O barulho estridente de latas sendo amassadas já é familiar aos ouvidos do pequeno João (nome fictício). Ainda no ventre da mãe, ele se habitou ao som, sinônimo de sustento para toda a família. Hoje, aos 8 anos, ele não apenas escuta o incômodo ruído, mas tem a árdua tarefa de revirar lixo à procura de latas de alumínio no Centro de Belo Horizonte e contribuir com o curto orçamento doméstico. Histórias como a de João fazem parte de uma dura realidade brasileira: a da exploração do trabalho infantil.
Dados do mais recente levantamento do Instituto Brasileiro de Geografia e Estatística (IBGE), a Pesquisa Nacional por Amostra de Domicílios (Pnad) 2009, revelam que o país tem 123 mil crianças com idade entre 5 e 9 anos trabalhando. O cenário é ainda mais preocupante na faixa etária dos 5 aos 17 anos, com 4,3 milhões de meninos e adolescentes ocupados. O número representa quase 10% da população nessa idade.
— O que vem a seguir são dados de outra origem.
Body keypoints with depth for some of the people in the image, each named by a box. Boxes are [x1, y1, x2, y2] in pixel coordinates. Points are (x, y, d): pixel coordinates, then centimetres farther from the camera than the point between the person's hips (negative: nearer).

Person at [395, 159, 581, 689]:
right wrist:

Minas Gerais usa a mão de obra de 477 mil jovens com idade entre 5 e 17 anos. São 13 mil crianças de 5 a 9 anos; 146 mil na faixa etária dos 10 aos 14; e 318 mil dos 15 aos 17 anos trabalhando. Segundo a Pnad, que investigou cerca de 150 mil domicílios em todo o país, a respeito de temas como emprego, educação, migração e rendimento, o Brasil ainda precisa de avanços consideráveis no combate ao trabalho infantil para conseguir cumprir, até 2015, as metas fixadas nos Objetivos do Milênio, pela Organização das Nações Unidas (ONU).
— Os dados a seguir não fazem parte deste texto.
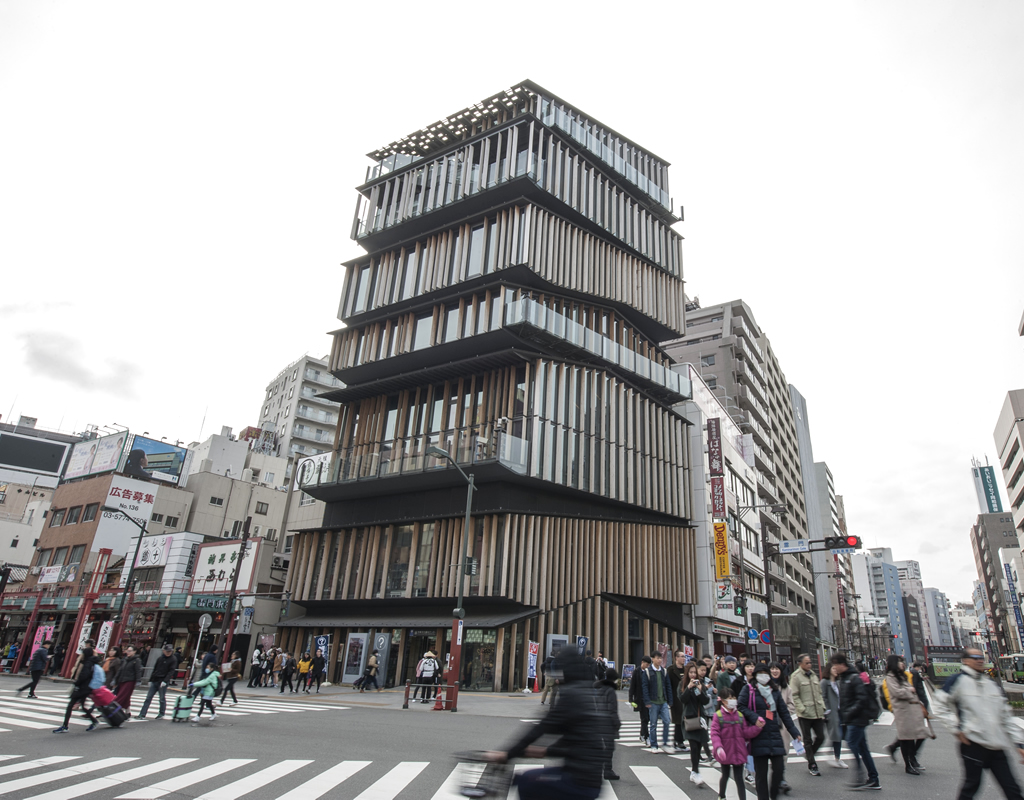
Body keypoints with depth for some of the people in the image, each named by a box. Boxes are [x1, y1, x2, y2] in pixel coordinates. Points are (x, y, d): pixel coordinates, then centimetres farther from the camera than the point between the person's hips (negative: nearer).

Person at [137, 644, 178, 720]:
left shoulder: (173, 659, -5)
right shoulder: (160, 658, 12)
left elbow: (171, 671, -12)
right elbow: (155, 669, 18)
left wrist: (165, 681, -21)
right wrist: (151, 680, 14)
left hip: (163, 682, -6)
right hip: (155, 681, 6)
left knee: (162, 699, 1)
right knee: (148, 698, 3)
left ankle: (161, 714, 14)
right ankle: (142, 714, 5)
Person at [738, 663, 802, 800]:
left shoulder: (775, 690, 13)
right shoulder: (749, 689, 1)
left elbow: (784, 712, 14)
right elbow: (740, 706, -5)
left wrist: (794, 732, 10)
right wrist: (754, 718, -18)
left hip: (775, 734, 3)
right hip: (758, 736, -3)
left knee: (779, 768, -1)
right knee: (761, 772, 1)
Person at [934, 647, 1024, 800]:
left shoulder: (992, 684, 13)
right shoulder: (958, 680, -5)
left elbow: (1006, 716, 16)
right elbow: (940, 705, -4)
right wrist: (955, 728, -9)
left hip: (997, 746, 6)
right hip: (973, 743, -5)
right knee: (972, 785, 3)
Apesar de a exploração da mão de obra infanto-juvenil apresentar queda desde a década de 1990, o ritmo da redução em 2009 foi menor que em anos anteriores. Em todo o país, 202 mil jovens dos 5 aos 17 anos saíram do mercado de trabalho de 2008 para 2009, o que representa uma diminuição de 4,5%. No entanto, a queda no número de trabalhadores na mesma faixa etária foi mais intensa de 2007 para 2008, quando chegou a 7,6%. Outro agravante é que nem todas as regiões do Brasil registraram redução. No Nordeste, por exemplo, o número de adolescentes de 14 e 15 anos trabalhando subiu de 443 mil para 464 mil de 2008 para 2009, um aumento de 4,7% no período.
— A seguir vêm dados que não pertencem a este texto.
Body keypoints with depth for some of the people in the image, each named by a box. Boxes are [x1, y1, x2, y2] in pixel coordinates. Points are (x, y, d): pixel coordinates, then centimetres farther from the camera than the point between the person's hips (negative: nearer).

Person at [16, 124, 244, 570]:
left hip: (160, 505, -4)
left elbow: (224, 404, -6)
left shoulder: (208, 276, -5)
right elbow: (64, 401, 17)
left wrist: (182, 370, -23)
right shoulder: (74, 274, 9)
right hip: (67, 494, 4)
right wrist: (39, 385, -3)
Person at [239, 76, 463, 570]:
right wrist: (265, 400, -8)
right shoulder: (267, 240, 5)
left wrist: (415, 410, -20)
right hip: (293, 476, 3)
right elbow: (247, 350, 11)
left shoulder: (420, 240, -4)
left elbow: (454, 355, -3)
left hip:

Os novos dados, mesmo alarmantes, não são motivo de desânimo para especialistas e autoridades, que apostam em avanços e melhorias na vida de crianças e adolescentes nos próximos anos. A coordenadora do Fórum Estadual de Combate ao Trabalho Infantil e Proteção ao Adolescente Trabalhador, Elvira Melo Cosendey, não abandona o otimismo, mas cobra ações mais efetivas por parte do poder público. ?O Brasil se comprometeu a erradicar o trabalho infantil dos 5 aos 9 anos até 2015 e continuo acreditando que atingiremos essa meta. O maior problema está concentrado na faixa etária dos 14 aos 16 anos. Eles estão legalmente proibidos de trabalhar, mas sofrem com a carência de escolas em tempo integral, formação profissional, lazer, esporte e cultura. Ou seja, faltam investimentos e políticas públicas efetivas?, lamenta Elvira Melo.